#### [Exercise material]
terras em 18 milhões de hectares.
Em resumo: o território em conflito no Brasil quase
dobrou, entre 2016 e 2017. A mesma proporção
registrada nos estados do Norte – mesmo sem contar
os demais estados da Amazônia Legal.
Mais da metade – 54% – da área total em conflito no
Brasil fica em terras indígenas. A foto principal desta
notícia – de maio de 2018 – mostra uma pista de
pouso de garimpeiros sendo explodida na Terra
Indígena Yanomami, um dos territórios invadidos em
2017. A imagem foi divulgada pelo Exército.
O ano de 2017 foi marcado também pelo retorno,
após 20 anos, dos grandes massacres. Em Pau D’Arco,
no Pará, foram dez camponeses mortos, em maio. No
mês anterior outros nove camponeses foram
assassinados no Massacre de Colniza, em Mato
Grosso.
---
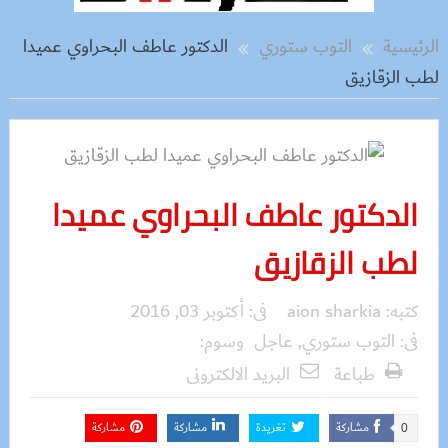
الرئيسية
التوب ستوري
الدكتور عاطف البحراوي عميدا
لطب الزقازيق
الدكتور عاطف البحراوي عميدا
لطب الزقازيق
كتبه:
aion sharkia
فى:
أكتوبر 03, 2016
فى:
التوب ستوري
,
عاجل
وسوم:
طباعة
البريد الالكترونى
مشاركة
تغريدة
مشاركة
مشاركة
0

#### [Task instructions]
The string "conflito" may occur on several lines of the listing; state how many such lines there are, giving the number only.

#### [Response]
2